C++ infer: support tensorrt fp16/fp32/int8

2a2f5756 · sjtubinlong · ca2a239a · 2a2f5756 · 2a2f5756 · 2a2f5756
4 changed file
--- a/deploy/cpp/CMakeLists.txt
+++ b/deploy/cpp/CMakeLists.txt
@@ -195,8 +195,8 @@ endif(NOT WIN32)
 if(WITH_GPU)
  if(NOT WIN32)
    if (USE_TENSORRT)
-      set(DEPS ${DEPS} ${PADDLE_DIR}/third_party/install/tensorrt/lib/libnvinfer${CMAKE_STATIC_LIBRARY_SUFFIX})
-      set(DEPS ${DEPS} ${PADDLE_DIR}/third_party/install/tensorrt/lib/libnvinfer_plugin${CMAKE_STATIC_LIBRARY_SUFFIX})
+      set(DEPS ${DEPS} ${PADDLE_DIR}/third_party/install/tensorrt/lib/libnvinfer${CMAKE_SHARED_LIBRARY_SUFFIX})
+      set(DEPS ${DEPS} ${PADDLE_DIR}/third_party/install/tensorrt/lib/libnvinfer_plugin${CMAKE_SHARED_LIBRARY_SUFFIX})
    endif()
    set(DEPS ${DEPS} ${CUDA_LIB}/libcudart${CMAKE_SHARED_LIBRARY_SUFFIX})
    set(DEPS ${DEPS} ${CUDNN_LIB}/libcudnn${CMAKE_SHARED_LIBRARY_SUFFIX})

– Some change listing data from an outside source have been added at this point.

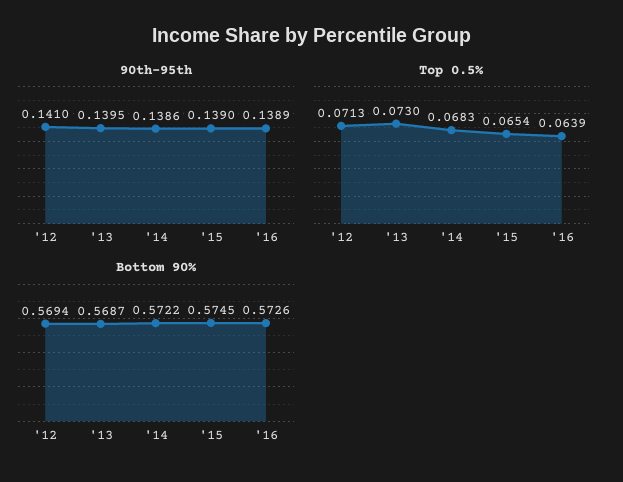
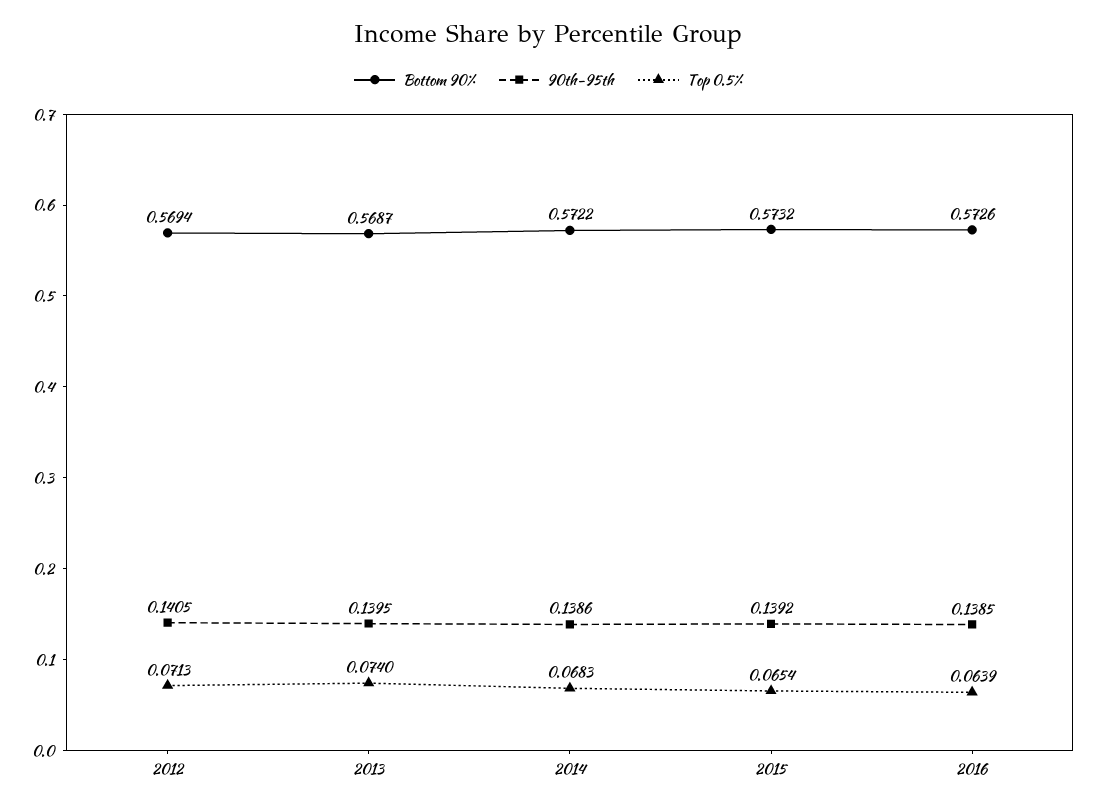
  {
    "90th-95th": {
-     "'12": 0.141,
+     "'12": 0.1405,
      "'13": 0.1395,
      "'14": 0.1386,
-     "'15": 0.139,
+     "'15": 0.1392,
-     "'16": 0.1389
+     "'16": 0.1385
    },
    "Top 0.5%": {
      "'12": 0.0713,
-     "'13": 0.073,
+     "'13": 0.074,
      "'14": 0.0683,
      "'15": 0.0654,
      "'16": 0.0639
    },
    "Bottom 90%": {
      "'12": 0.5694,
      "'13": 0.5687,
      "'14": 0.5722,
-     "'15": 0.5745,
+     "'15": 0.5732,
      "'16": 0.5726
    }
  }

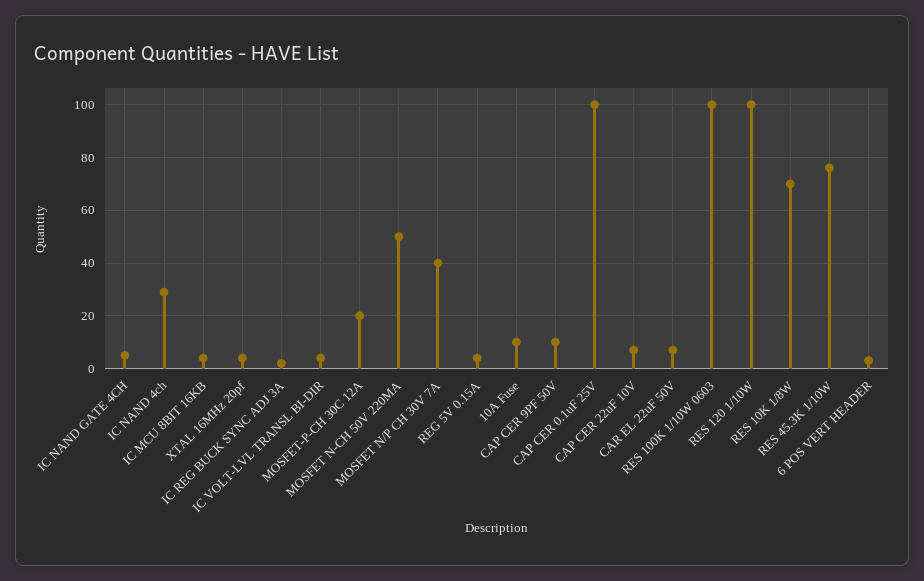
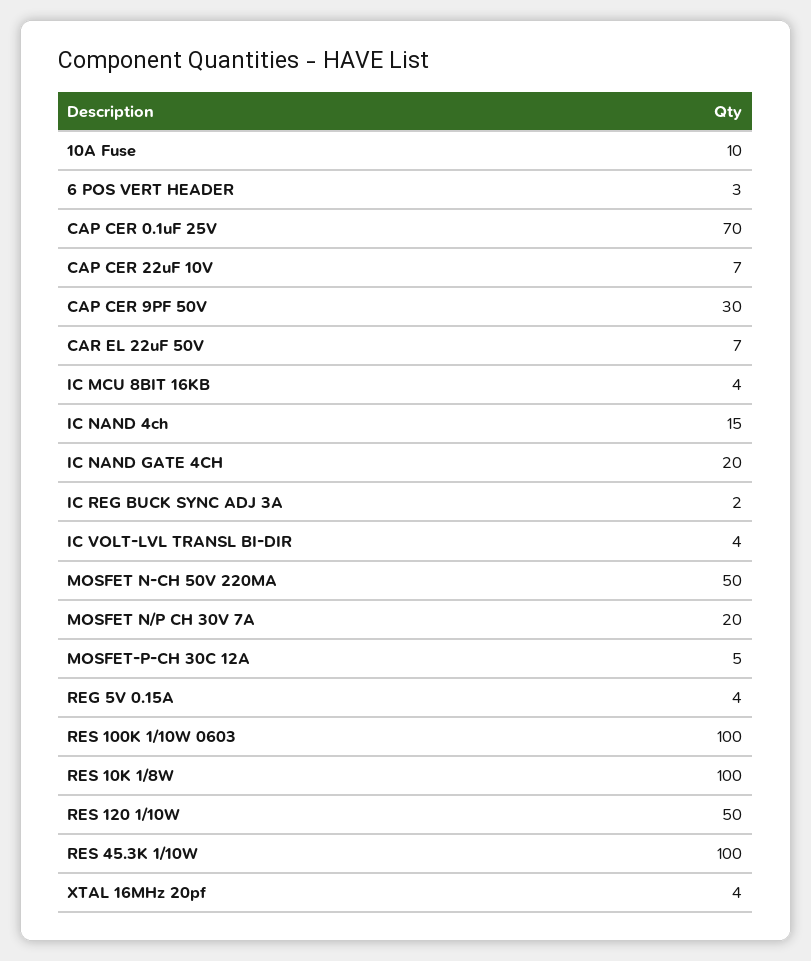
  {
-   "IC NAND GATE 4CH": 5,
+   "IC NAND GATE 4CH": 20,
-   "IC NAND 4ch": 30,
+   "IC NAND 4ch": 15,
    "IC MCU 8BIT 16KB": 4,
    "XTAL 16MHz 20pf": 4,
    "IC REG BUCK SYNC ADJ 3A": 2,
    "IC VOLT-LVL TRANSL BI-DIR": 4,
-   "MOSFET-P-CH 30C 12A": 20,
+   "MOSFET-P-CH 30C 12A": 5,
    "MOSFET N-CH 50V 220MA": 50,
-   "MOSFET N/P CH 30V 7A": 40,
+   "MOSFET N/P CH 30V 7A": 20,
    "REG 5V 0.15A": 4,
    "10A Fuse": 10,
-   "CAP CER 9PF 50V": 10,
+   "CAP CER 9PF 50V": 30,
-   "CAP CER 0.1uF 25V": 100,
+   "CAP CER 0.1uF 25V": 70,
    "CAP CER 22uF 10V": 7,
    "CAR EL 22uF 50V": 7,
    "RES 100K 1/10W 0603": 100,
-   "RES 120 1/10W": 100,
+   "RES 120 1/10W": 50,
-   "RES 10K 1/8W": 70,
+   "RES 10K 1/8W": 100,
-   "RES 45.3K 1/10W": 75,
+   "RES 45.3K 1/10W": 100,
    "6 POS VERT HEADER": 3
  }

--- a/deploy/cpp/predictor/seg_predictor.cpp
+++ b/deploy/cpp/predictor/seg_predictor.cpp
@@ -36,7 +36,6 @@ namespace PaddleSolution {
        const auto& model_dir = _model_config._model_path;
        const auto& model_filename = _model_config._model_file_name;
        const auto& params_filename = _model_config._param_file_name;
-
        // load paddle model file
        if (_model_config._predictor_mode == "NATIVE") {
            paddle::NativeConfig config;
@@ -52,6 +51,12 @@ namespace PaddleSolution {
            paddle::AnalysisConfig config;
            if (use_gpu) {
                config.EnableUseGpu(100, 0);
+                if (TRT_MAP.find(_model_config._trt_mode) != TRT_MAP.end()) {
+                    auto precision = TRT_MAP[_model_config._trt_mode];
+                    bool use_cab = (precision == paddle::AnalysisConfig::Precision::kInt8);
+                    config.EnableTensorRtEngine(1 << 30, _model_config._batch_size, 40,
+                        precision, false, use_cab);
+                }
            }
            auto prog_file = utils::path_join(model_dir, model_filename);
            auto param_file = utils::path_join(model_dir, params_filename);

--- a/deploy/cpp/predictor/seg_predictor.h
+++ b/deploy/cpp/predictor/seg_predictor.h
@@ -55,5 +55,10 @@ class Predictor {
    PaddleSolution::PaddleSegModelConfigPaser _model_config;
    std::shared_ptr<PaddleSolution::ImagePreProcessor> _preprocessor;
    std::unique_ptr<paddle::PaddlePredictor> _main_predictor;
+    std::map<std::string, paddle::AnalysisConfig::Precision> TRT_MAP = {
+        {"FP32", paddle::AnalysisConfig::Precision::kFloat32},
+        {"FP16", paddle::AnalysisConfig::Precision::kHalf},
+        {"INT8", paddle::AnalysisConfig::Precision::kInt8}
+    };
 };
 }  // namespace PaddleSolution
--- a/deploy/cpp/utils/seg_conf_parser.h
+++ b/deploy/cpp/utils/seg_conf_parser.h
@@ -46,6 +46,7 @@ class PaddleSegModelConfigPaser {
        _model_file_name.clear();
        _model_path.clear();
        _param_file_name.clear();
+        _trt_mode.clear();
    }

    std::string process_parenthesis(const std::string& str) {
@@ -180,6 +181,12 @@ class PaddleSegModelConfigPaser {
        } else {
            _use_pr = 0;
        }
+        // 16. trt_mode
+	if (config["DEPLOY"]["TRT_MODE"].IsDefined()) {
+            _trt_mode = config["DEPLOY"]["TRT_MODE"].as<std::string>();
+        } else {
+            _trt_mode = "";
+        }
        return true;
    }

@@ -246,8 +253,10 @@ class PaddleSegModelConfigPaser {
    std::string _predictor_mode;
    // DEPLOY.BATCH_SIZE
    int _batch_size;
-    // USE_PR: OP Optimized model
+    // DEPLOY.USE_PR: OP Optimized model
    int _use_pr;
+    // DEPLOY.TRT_MODE: TRT Precesion
+    std::string _trt_mode;
 };

 }  // namespace PaddleSolution